Agentes da guerra dentro das escolas
O governo de São Paulo diz que as escolas cívico-militares servem para o “enfrentamento à violência e a promoção da cultura de paz no ambiente escolar”. Parece piada: a máquina da guerra contra os pobres promovendo paz nas escolas!
A própria história de abusos de todas as forças militares no Brasil seria suficiente para rebater essa afirmação. Mas as experiências recentes em escolas militarizadas no Paraná, Goiás e Amazonas falam por si só.
Em 2020, o ANDES-SN publicou o volume III da “Cartilha de Projeto do Capital para a Educação” que aborda, dentre vários temas urgentes, o processo de militarização da educação pública. Reproduzimos na íntegra dois relatos de violações contra estudantes e professores encontrados no documento que são fundamentais para entender a gravidade da situação.
“1 – Em 18 de outubro de 2019, no Colégio Militar de Goiás João Augusto Perillo, 40 alunos foram conduzidos ao banheiro e submetidos a revista íntima: observados por um policial, tiraram as roupas e fizeram agachamento 5 vezes. O procedimento foi realizado sem consentimento dos pais e Conselho Tutelar.

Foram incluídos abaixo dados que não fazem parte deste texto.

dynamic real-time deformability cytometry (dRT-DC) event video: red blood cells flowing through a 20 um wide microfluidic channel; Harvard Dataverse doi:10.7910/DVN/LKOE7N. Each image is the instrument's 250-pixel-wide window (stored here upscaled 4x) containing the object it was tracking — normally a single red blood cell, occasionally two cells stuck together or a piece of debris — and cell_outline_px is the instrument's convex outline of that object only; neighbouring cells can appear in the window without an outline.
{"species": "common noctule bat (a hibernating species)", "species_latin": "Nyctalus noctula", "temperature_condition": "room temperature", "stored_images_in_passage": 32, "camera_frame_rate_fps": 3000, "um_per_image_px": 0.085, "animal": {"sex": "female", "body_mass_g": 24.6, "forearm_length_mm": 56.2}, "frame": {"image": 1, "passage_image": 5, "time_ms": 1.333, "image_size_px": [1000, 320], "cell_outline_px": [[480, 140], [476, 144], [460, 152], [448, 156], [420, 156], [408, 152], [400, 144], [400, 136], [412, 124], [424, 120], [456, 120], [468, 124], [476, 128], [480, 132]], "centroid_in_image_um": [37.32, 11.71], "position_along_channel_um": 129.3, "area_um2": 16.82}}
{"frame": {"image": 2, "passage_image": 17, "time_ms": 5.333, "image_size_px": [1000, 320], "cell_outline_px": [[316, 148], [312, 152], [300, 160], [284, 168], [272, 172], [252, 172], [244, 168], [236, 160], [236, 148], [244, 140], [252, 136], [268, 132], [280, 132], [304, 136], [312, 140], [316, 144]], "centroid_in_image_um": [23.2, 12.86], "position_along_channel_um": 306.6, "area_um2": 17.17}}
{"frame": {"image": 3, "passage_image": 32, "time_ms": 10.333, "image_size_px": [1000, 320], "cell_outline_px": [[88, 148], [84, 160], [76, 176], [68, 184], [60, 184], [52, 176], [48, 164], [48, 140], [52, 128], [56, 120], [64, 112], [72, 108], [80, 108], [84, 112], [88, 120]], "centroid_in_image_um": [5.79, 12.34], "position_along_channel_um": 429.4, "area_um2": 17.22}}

2 – Em 27 de agosto de 2019, o professor Anderson Pimenta Rodrigues no Colégio da Polícia Militar 1 de Manaus, se recusou a assinar um livro de ocorrências e foi agredido fisicamente por um tenente-coronel. Depois, foi conduzido por três policiais militares para uma sala onde teve uma arma apontada para sua cabeça submetido a diferentes modalidades de tortura psicológica. Destaque para o fato de que desde de 2014 o Ministério Público acumula mais de 120 denúncias de abuso moral e sexual nas 16 unidades militarizadas existentes. E a apuração caminha lentamente, pois é emperrada pelo corporativismo da PM.”
O fascismo é feroz, porém precário
A verdade é que um povo submetido a tanta miséria e exploração, uma hora ou outra, se revolta; e a militarização das escolas tem o objetivo de aumentar o controle e a repressão sobre estudantes, professores e famílias dos bairros periféricos. Como sintetiza o editorial de A Verdade, ao analisar o vertiginoso aumento da violência policial: “Ao jogar o povo no abismo, a única forma de a classe dominante manter o poder é fortalecer o aparelho repressivo e aumentar os destacamentos armados.” Numa frase, essa política faz parte do pacote para a formação de um Estado policial e fascista no Brasil.
O que os poderosos esquecem é que, na tentativa de controlar e reprimir, na verdade, aguçam a revolta e o ódio, escancaram as contradições entre as classes, gestam a ebulição social. Vale lembrar que nenhuma polícia no Estado de São Paulo impediu as ocupações de escolas em 2015. Vamos ver quem é mais forte.
(*) Isis Mustafa é dirigente do partido Unidade Popular pelo Socialismo e 1ª vice-presidente da UNE.